At the time, the Howard Government made a distinction between ideology and what it called 'practical action' to address Aboriginal disadvantage. When Howard was asked on ABC TV's Lateline program whether the Intervention was a blow against self-determination, he replied:
Well, some may see it that way, but is that more important than fixing the problem? I mean, see this has been the problem with so many of the approaches in the past to Indigenous affairs, that doctrines and notions have been given greater prominence than outcomes and solutions.
So convinced of this was Howard that he was even prepared to ignore a significant part of the very first recommendations of the Little Children Are Sacred report which kicked off the whole affair. That recommendation stated:
That Aboriginal child sexual abuse in the Northern Territory be designated as an issue of urgent national significance by both the Australian and Northern Territory Governments, and both governments immediately establish a collaborative partnership, with a Memorandum of Understanding to specifically address the protection of Aboriginal children from sexual abuse. It is critical that both governments commit to genuine consultation with Aboriginal people in designing initiatives for Aboriginal communities.
A range of NTER measures are worthy of critical scutiny ... but right now I want to focus on one of the key measures: income management.

Place-based Income Management

One of the most contentious elements of the Intervention has been the introduction of income management for social security recipients. 50% of the welfare payments in designated Northern Territory Communities were quarantined, so that they could only be spent on certain goods in certain shops.

Map of Aboriginal Land and Community Living Areas subject to the Intervention measures, from Yu Report 2008


The initial application of income management to welfare recipients in designated Aboriginal communities by the Howard Government required a suspension of the provisions of the Racial Discrimination Act. This is legally permissible for 'special measures' which are for the benefit of the targeted group.

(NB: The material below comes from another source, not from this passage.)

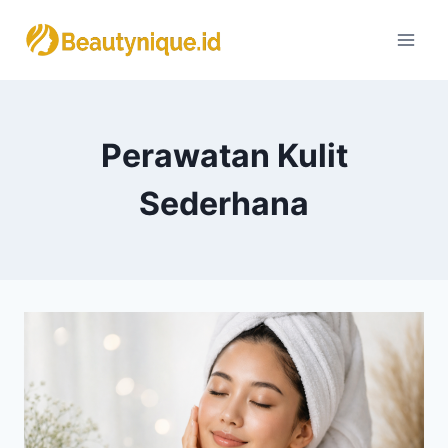
Skip
to
content
Perawatan Kulit
Sederhana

Of course, the notion that income management constituted a special measure which was for the benefit of Aboriginal people was vigorously contested.

The Labor Party supported the NTER legislation in Parliament in 2005, and continued to support the Intervention when elected in 2007, albeit in modified form. It commissioned a review of the measures associated with the Intervention in 2008. After extensive research and consultation, that review noted that while some welfare recipients identified some benefits of income management, the compulsory imposition of income management on all Aboriginal people in identified communities was widely opposed as both punitive and discriminatory. It recommended that income management become voluntary, unless triggered by specific circumstances (such as lack of school attendance or an identified risk of child abuse).

Labor rejected the recommendation that income management be voluntary, keeping it compulsory. In doing so, it continued the punitive nature of Howard's initial response. To address the concern that compulsory income management associated with the Intervention was discriminatory, Labor decided to impose income management on non-indigenous welfare recipients as well.

Really.

So, from July this year, under the new income management is being trialled in five suburban locations around the country: Bankstown (NSW), Logan and Rockhampton (Qld), Playford (SA), and Greater Shepparton (Vic). Compulsory income management has also been in operation in Perth and the Kimberley (WA) since 2008, specifically for those referred by child-protection authorities (as of 29 May this year, there were 158 people in Perth and 74 in the Kimberley on income management, as reported to the Senate Community Affairs Legislation Committee).

In these new areas, there are three ways you can end up on income management: voluntarily; through referral by a child-support/protection agency; by being designated as 'vulnerable' by a Centrelink social worker.

A poster at Kmart notifying customers that the BasicsCard, used by those social security recipients on income management, can be used for certain purchases. These posters are now popping up in Sydney at various locations in Bankstown and beyond (this picture was taken at Ashfield Mall).